- Born: Abigail Jane Sellen
- Education: University of Toronto (MSc) University of California, San Diego (PhD)
- Awards: ACM Fellow (2016) CHI Academy (2011)
- Scientific career
- Fields: Human–computer interaction
- Workplaces: Microsoft Research University of Cambridge University College London Xerox PARC Apple Inc. HP Labs
- Thesis: Mechanisms of human error and human error detection (1990)
- Academic advisors: Don Norman
- Website: www.microsoft.com/en-us/research/people/asellen/

= Abigail Sellen =

Computer scientist

Abigail Jane Sellen is a Canadian cognitive scientist, industrial engineer, and computer scientist who works for Microsoft Research in Cambridge. She is also an honorary professor at the University of Nottingham and University College London.

==Education==
Sellen earned a master's degree in industrial engineering from the University of Toronto, and a PhD in cognitive science from the University of California, San Diego under the supervision of Don Norman.

==Career and research==
Sellen's research investigates human–computer interaction (HCI). She has worked as a research fellow at Darwin College, Cambridge as well as for various corporate research laboratories including Xerox PARC, Apple Inc., and HP Labs before joining Microsoft in 2004.

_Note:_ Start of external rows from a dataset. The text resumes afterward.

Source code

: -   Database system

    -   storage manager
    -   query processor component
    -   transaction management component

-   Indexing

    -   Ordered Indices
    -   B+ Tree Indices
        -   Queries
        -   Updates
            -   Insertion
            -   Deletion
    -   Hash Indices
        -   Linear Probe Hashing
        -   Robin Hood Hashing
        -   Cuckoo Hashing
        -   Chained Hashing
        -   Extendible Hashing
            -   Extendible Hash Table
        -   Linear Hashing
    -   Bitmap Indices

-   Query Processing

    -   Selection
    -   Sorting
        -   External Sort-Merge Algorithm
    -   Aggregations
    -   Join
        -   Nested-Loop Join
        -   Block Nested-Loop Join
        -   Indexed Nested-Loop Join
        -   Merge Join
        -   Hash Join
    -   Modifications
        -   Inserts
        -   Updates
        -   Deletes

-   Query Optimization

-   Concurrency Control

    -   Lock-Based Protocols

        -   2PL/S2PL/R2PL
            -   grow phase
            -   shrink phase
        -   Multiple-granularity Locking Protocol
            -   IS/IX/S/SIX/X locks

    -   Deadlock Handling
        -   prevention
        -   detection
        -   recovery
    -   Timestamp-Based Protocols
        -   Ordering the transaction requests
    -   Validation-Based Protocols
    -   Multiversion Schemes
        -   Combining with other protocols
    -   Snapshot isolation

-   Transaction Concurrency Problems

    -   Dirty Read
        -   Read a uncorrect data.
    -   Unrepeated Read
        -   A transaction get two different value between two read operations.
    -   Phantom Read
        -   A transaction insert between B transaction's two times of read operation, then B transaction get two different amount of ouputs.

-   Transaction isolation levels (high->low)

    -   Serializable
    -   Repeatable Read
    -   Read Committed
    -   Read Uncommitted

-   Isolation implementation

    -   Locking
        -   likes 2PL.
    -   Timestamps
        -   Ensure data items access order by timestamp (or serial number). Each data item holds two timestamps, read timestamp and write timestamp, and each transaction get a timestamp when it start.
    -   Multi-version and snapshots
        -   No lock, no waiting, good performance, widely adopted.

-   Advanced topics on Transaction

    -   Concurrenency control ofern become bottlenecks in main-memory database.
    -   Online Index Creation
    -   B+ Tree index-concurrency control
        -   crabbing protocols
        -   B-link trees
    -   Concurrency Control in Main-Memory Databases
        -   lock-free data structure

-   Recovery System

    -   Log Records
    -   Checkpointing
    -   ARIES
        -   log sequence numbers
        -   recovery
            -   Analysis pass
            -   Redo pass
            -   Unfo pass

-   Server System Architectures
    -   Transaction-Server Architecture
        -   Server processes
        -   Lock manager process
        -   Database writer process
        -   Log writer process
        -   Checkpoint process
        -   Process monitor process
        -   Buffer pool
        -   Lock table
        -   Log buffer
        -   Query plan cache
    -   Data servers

With Richard H. R. Harper, Sellen wrote The Myth of the Paperless Office (MIT Press, 2001).

===Awards and honours===
She is a fellow of the Royal Society (FRS), the Royal Academy of Engineering (FREng) and the British Computer Society. She was inducted into the CHI Academy in 2011. In 2016 she became a fellow of the Association for Computing Machinery (ACM) "for contributions to human-computer interaction and the design of human-centered technology". She was elected as a foreign member of the National Academy of Engineering in 2020, for "contributions that ensure consideration of human capabilities in the design of computer systems".